§ EXCERPTED DATA

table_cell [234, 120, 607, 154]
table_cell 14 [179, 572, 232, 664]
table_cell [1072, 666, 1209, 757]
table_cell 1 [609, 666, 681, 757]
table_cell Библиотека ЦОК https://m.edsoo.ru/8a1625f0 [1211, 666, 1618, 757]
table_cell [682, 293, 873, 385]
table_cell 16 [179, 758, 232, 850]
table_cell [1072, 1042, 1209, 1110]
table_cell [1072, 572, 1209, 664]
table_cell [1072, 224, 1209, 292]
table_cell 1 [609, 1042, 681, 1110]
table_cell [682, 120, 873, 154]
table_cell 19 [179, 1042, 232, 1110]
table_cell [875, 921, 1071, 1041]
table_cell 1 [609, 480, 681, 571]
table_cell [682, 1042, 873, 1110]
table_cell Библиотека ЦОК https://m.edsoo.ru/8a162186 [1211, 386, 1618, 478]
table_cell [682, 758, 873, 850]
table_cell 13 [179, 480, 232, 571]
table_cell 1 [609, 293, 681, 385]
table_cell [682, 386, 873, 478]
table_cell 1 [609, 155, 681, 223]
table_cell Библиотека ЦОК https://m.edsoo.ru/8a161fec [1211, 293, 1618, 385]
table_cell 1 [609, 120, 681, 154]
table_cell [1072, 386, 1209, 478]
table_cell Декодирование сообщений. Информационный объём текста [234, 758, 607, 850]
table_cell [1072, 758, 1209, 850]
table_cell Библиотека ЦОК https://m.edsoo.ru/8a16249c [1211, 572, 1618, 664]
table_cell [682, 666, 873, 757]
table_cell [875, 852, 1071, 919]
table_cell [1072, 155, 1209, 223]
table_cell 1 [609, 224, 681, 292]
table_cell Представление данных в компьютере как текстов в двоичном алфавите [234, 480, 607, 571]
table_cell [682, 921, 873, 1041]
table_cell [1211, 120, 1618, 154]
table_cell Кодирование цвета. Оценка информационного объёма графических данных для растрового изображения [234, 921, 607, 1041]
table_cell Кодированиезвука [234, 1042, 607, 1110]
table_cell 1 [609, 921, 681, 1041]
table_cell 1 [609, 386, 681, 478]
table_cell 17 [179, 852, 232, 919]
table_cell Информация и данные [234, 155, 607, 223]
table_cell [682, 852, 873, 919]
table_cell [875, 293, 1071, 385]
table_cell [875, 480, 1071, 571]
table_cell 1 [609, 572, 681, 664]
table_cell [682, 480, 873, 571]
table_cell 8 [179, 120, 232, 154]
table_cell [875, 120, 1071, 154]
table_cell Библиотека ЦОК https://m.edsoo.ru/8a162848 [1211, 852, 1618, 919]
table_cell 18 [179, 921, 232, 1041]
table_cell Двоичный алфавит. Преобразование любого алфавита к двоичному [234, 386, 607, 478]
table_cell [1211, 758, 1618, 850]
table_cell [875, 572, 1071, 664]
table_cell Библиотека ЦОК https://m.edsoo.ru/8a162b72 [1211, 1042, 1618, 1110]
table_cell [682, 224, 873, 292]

§ ASSIGNED TASK
A word-for-word copy of the listing is the expected answer.

§ EXERCISE SOLUTION
table_cell [234, 120, 607, 154]
table_cell 14 [179, 572, 232, 664]
table_cell [1072, 666, 1209, 757]
table_cell 1 [609, 666, 681, 757]
table_cell Библиотека ЦОК https://m.edsoo.ru/8a1625f0 [1211, 666, 1618, 757]
table_cell [682, 293, 873, 385]
table_cell 16 [179, 758, 232, 850]
table_cell [1072, 1042, 1209, 1110]
table_cell [1072, 572, 1209, 664]
table_cell [1072, 224, 1209, 292]
table_cell 1 [609, 1042, 681, 1110]
table_cell [682, 120, 873, 154]
table_cell 19 [179, 1042, 232, 1110]
table_cell [875, 921, 1071, 1041]
table_cell 1 [609, 480, 681, 571]
table_cell [682, 1042, 873, 1110]
table_cell Библиотека ЦОК https://m.edsoo.ru/8a162186 [1211, 386, 1618, 478]
table_cell [682, 758, 873, 850]
table_cell 13 [179, 480, 232, 571]
table_cell 1 [609, 293, 681, 385]
table_cell [682, 386, 873, 478]
table_cell 1 [609, 155, 681, 223]
table_cell Библиотека ЦОК https://m.edsoo.ru/8a161fec [1211, 293, 1618, 385]
table_cell 1 [609, 120, 681, 154]
table_cell [1072, 386, 1209, 478]
table_cell Декодирование сообщений. Информационный объём текста [234, 758, 607, 850]
table_cell [1072, 758, 1209, 850]
table_cell Библиотека ЦОК https://m.edsoo.ru/8a16249c [1211, 572, 1618, 664]
table_cell [682, 666, 873, 757]
table_cell [875, 852, 1071, 919]
table_cell [1072, 155, 1209, 223]
table_cell 1 [609, 224, 681, 292]
table_cell Представление данных в компьютере как текстов в двоичном алфавите [234, 480, 607, 571]
table_cell [682, 921, 873, 1041]
table_cell [1211, 120, 1618, 154]
table_cell Кодирование цвета. Оценка информационного объёма графических данных для растрового изображения [234, 921, 607, 1041]
table_cell Кодированиезвука [234, 1042, 607, 1110]
table_cell 1 [609, 921, 681, 1041]
table_cell 1 [609, 386, 681, 478]
table_cell 17 [179, 852, 232, 919]
table_cell Информация и данные [234, 155, 607, 223]
table_cell [682, 852, 873, 919]
table_cell [875, 293, 1071, 385]
table_cell [875, 480, 1071, 571]
table_cell 1 [609, 572, 681, 664]
table_cell [682, 480, 873, 571]
table_cell 8 [179, 120, 232, 154]
table_cell [875, 120, 1071, 154]
table_cell Библиотека ЦОК https://m.edsoo.ru/8a162848 [1211, 852, 1618, 919]
table_cell 18 [179, 921, 232, 1041]
table_cell Двоичный алфавит. Преобразование любого алфавита к двоичному [234, 386, 607, 478]
table_cell [1211, 758, 1618, 850]
table_cell [875, 572, 1071, 664]
table_cell Библиотека ЦОК https://m.edsoo.ru/8a162b72 [1211, 1042, 1618, 1110]
table_cell [682, 224, 873, 292]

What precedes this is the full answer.